Home > Hadrian > Basic nearest neighbors

Basic nearest neighbors

Before you begin…

Download and install Titus. This article was tested with Titus 0.7.1; newer versions should work with no modification. Python >= 2.6 and < 3.0 is required.

Launch a Python prompt and import the following:

Python 2.7.6
Type "help", "copyright", "credits" or "license" for more information.
>>> import random
>>> 
>>> import titus.prettypfa
>>> from titus.genpy import PFAEngine

The basic form

A nearest neighbor model is simply a codebook of training points that are used to estimate density (or other quantities) at runtime. In this (common) case, we want to find the nearest K elements and average them.
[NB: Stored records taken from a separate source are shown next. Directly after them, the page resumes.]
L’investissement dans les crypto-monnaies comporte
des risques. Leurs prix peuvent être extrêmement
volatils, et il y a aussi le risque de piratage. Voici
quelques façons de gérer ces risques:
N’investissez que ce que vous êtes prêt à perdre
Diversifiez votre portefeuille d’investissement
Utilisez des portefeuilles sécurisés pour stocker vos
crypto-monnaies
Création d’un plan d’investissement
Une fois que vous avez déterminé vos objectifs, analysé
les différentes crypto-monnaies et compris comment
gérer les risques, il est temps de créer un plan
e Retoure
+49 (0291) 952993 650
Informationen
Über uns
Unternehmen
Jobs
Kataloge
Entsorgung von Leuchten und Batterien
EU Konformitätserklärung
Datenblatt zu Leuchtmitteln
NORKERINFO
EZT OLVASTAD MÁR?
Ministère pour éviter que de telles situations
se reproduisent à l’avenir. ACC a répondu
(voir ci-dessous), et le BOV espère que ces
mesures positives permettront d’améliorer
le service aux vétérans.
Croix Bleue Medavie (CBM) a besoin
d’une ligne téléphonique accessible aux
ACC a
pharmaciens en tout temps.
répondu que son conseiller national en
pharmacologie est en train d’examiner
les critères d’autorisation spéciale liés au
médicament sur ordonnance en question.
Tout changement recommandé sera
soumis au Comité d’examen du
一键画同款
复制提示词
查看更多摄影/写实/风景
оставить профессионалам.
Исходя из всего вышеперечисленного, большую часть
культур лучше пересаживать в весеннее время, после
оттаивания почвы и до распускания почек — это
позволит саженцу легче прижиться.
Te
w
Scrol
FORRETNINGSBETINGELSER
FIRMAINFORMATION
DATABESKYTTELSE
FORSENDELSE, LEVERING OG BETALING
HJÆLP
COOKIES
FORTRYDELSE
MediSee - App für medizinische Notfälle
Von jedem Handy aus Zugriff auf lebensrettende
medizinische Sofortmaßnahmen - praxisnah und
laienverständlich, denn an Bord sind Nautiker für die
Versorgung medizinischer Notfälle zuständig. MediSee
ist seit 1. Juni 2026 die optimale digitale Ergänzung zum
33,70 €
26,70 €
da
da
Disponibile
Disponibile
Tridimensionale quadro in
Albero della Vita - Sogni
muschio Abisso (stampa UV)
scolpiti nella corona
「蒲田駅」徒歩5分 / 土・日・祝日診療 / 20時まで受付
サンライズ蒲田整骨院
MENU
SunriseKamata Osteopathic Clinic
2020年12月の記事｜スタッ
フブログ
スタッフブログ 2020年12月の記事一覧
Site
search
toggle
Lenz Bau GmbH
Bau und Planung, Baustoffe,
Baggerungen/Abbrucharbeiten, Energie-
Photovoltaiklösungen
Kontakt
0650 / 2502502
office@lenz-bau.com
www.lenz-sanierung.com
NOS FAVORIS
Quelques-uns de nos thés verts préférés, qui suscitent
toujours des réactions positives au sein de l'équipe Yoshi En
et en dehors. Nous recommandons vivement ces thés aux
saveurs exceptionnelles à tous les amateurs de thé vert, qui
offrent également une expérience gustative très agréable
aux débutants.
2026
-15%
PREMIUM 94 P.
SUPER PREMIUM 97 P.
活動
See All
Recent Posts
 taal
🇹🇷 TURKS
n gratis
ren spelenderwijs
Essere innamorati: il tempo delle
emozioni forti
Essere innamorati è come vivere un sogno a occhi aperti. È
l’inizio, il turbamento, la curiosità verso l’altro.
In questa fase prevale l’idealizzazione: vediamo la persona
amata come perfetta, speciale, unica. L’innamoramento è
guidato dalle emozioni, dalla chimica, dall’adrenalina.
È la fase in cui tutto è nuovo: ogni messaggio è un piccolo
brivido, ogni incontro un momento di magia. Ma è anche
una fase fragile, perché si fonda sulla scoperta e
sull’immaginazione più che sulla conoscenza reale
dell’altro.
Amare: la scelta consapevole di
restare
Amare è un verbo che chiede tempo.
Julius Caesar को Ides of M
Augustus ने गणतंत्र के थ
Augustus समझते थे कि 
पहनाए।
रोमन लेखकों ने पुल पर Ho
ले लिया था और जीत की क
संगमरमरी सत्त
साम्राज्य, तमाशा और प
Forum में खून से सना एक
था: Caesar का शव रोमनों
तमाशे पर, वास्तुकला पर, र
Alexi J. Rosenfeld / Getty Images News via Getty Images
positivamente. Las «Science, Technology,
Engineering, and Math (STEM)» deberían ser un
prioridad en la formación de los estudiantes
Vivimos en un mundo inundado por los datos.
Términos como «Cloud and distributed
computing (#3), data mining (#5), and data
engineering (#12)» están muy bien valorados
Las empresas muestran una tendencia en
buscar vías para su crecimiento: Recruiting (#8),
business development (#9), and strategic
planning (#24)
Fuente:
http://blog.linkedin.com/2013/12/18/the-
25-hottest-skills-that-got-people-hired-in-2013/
In general, we could find the nearest K elements (or all elements within a ball of radius R) and perform some other kind of integration over them. The Point data type can contain anything you want to aggregate. It could be a record if you’re willing to write a metric function over those records.

K = 5

pfaDocument = titus.prettypfa.jsonNode('''
types:
  Point = array(double);
  Codebook = array(Point)
input: Point
output: Point
cells:
  codebook(Codebook) = []
action:
  model.neighbor.mean(model.neighbor.nearestK(<<K>>, input, codebook, metric.simpleEuclidean))
''', K = K)

The French quotes (<< and >>) are a mechanism for inserting simple values into a PrettyPFA document. The values you insert have to be raw PFA.

Producing a model

With nearest neighbors, there’s no model to produce: just dump a bunch of points (usually from a training set, not randomly generated).

def randomPoint():
    return [random.gauss(0, 1), random.gauss(0, 1), random.gauss(0, 1)]

codebook = [randomPoint() for x in xrange(1000)]

Insert the model into PFA

pfaDocument["cells"]["codebook"]["init"] = codebook

Test it!

engine, = PFAEngine.fromJson(pfaDocument)

for point in codebook:
    print "{0:70s} -> {1}".format(point, engine.action(point))

Try setting K = 1 to see that it reproduces the input datum.